Some Village History
Settled in the 1870’s and named after a town in Scotland, Meldrum Bay quickly developed as a fishing and lumbering centre. Newcomers arrived shortly after the first survey party, drawn by the promise of cheap, plentiful land, and the prospects of virgin forest and the fish-rich waters of Lake Huron. Those original hardy settlers staked their claims, under conditions that they clear and fence five acres and build a house before owning the title.
In a few short years, Meldrum Bay was a boomtown. Several stores, hotels, blacksmith shops, school and boarding houses were built to service the growing community, which would eventually grow to over 400 permanent residents. Lumbering quickly became the major industry and employer on the area, and Meldrum Bay saw its first mill built in 1880, where the Marina is situated today. In time, the Bay would see three active mills, for easy processing and transport of logs and lumber by ship to ports beyond.

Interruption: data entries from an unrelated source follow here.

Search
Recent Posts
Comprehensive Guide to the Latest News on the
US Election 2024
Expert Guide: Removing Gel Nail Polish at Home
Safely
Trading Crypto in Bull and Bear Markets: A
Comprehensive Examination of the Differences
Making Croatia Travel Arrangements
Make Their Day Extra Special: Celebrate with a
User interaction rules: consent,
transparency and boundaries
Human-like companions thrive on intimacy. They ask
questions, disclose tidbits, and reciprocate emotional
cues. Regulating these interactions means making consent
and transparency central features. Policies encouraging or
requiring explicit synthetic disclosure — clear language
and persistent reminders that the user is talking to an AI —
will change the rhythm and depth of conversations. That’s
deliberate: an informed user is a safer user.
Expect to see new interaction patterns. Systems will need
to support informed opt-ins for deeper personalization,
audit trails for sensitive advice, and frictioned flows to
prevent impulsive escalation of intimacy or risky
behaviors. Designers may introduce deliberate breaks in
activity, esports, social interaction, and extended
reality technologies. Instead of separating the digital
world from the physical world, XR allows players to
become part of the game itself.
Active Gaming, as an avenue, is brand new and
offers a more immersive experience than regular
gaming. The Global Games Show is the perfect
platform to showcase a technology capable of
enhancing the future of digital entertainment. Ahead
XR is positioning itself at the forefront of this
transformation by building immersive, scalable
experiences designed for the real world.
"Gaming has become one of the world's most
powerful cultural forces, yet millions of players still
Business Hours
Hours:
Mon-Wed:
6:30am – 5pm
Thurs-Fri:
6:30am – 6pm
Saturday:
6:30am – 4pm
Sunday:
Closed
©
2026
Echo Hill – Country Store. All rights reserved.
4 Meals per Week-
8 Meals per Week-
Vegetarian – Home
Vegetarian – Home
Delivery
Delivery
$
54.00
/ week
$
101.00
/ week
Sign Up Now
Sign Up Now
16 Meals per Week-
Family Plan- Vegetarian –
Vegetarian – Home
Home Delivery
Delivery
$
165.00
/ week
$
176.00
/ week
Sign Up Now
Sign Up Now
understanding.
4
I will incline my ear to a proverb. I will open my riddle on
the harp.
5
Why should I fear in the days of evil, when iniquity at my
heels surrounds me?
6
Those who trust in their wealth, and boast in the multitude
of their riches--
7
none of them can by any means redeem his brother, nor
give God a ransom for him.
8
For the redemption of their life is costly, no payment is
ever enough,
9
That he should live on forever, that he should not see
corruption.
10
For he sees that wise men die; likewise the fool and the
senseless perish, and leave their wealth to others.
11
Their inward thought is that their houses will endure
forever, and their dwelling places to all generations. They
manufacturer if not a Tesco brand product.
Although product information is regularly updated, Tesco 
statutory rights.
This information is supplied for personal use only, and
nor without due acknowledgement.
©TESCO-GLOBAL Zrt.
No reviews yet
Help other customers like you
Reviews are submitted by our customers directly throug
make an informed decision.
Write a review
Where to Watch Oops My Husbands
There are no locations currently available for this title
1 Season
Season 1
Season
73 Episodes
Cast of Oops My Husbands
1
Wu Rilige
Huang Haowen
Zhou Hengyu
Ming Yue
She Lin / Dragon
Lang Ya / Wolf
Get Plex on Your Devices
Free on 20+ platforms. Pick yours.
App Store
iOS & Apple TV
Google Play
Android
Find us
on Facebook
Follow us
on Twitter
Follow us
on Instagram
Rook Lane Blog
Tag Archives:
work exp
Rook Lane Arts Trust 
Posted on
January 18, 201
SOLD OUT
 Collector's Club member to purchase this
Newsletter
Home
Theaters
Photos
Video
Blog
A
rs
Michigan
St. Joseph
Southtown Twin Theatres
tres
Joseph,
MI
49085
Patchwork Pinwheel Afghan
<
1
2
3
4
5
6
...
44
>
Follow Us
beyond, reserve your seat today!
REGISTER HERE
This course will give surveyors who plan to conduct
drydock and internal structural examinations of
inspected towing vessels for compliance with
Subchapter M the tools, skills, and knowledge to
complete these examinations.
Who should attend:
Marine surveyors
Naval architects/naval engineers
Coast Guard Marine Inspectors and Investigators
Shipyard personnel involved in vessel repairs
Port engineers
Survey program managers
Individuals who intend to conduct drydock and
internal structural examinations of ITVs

By the 1890s, fishing stations were built to supply the regular stream of boats from southern Ontario with the local catch, and for many years, during Meldrum Bay’s boom years, ships ferried freight and passengers the eighteen miles across the North Channel from Blind River and from Southern Ontario and Michigan, and commercial fishermen and yachtsman made steady work for the local wharfingers.
The Village Today
A select few are lucky to call quiet Meldrum Bay and surrounding Dawson Township home, and others have discovered or built seasonal residences here. Many others make Meldrum Bay a vacation destination, and boaters make regular stops in their travels on the picturesque North Channel. Nature lovers are particularly attracted to the area, where deer, foxes, hare, and bear abound.
Meldrum Bay is a favoured destination for many pleasure craft from around the Great Lakes, and offers a unique and spectacular reward to the adventurous traveler. Scenic views and beautiful shorelines, coupled with modern services and accommodations make Meldrum Bay a special destination for those who appreciate a quiet, simple get-away.
In the late 2000s, a large armour-stone breakwall was constructed to protect the marina and docks, and it is a major feature on the Bay, and a favoured destination for campers and visitors- a great place to drop a line or take a walk. With the breakwall came a new Marina Building/Visitor Centre, which includes lounge areas, and public washing and laundry facilities. This building is a popular meeting spot during the summer months.
The Community Hall is in many ways the heart of the village, located on the hill above the waters of the Bay, and is the main gathering place for community events. Currently paused during the pandemic, a weekly euchre game is held each Friday evening throughout the year. Traditionally, the Hall hosts several fund-raising events for the community, the largest being the annual Beef BBQ on the Civic Holiday Weekend in August, and in February, a Poker Run and Chili Luncheon signals the beginning of the end of winter.
St. Andrew’s United Church, located up the hill beside the Community Hall, traditionally rings its bell for their Sunday service at 9:15 am (during the pandemic the service is online). The church hosts an Annual Roast Beef Dinner/Candlelight Service in March.
By far the largest employer in the area is Lafarge Canada Inc. whose quarry- the largest marine quarry in Canada- produces dolomite used in concrete, road construction and metallurgical processing. Lafarge has its loading docks right on the Mississagi Strait.
Some Points of Interest
The Meldrum Bay Inn & Restaurant
Your home away from home and a great choice for Manitoulin Island accommodation and dining. The historic Inn has been welcoming guests for over 150 years. You’ll find our rooms to be comfortable, intimate and relaxing, a perfect home base for your Island adventures.
The Net Shed Museum
The museum has a number of displays and artifacts from earlier settlers of the Meldrum Bay area, most of whom were employed in the lumber and fishing industry.
Located about six kilometres from the village, at the water’s edge on the western shore of the Island, is the largest quarry operation in Canada. The Lafarge Quarry produces dolomite used in concrete, road construction and metallurgical processing, and all of their product leaves the area on huge ocean-going freighters.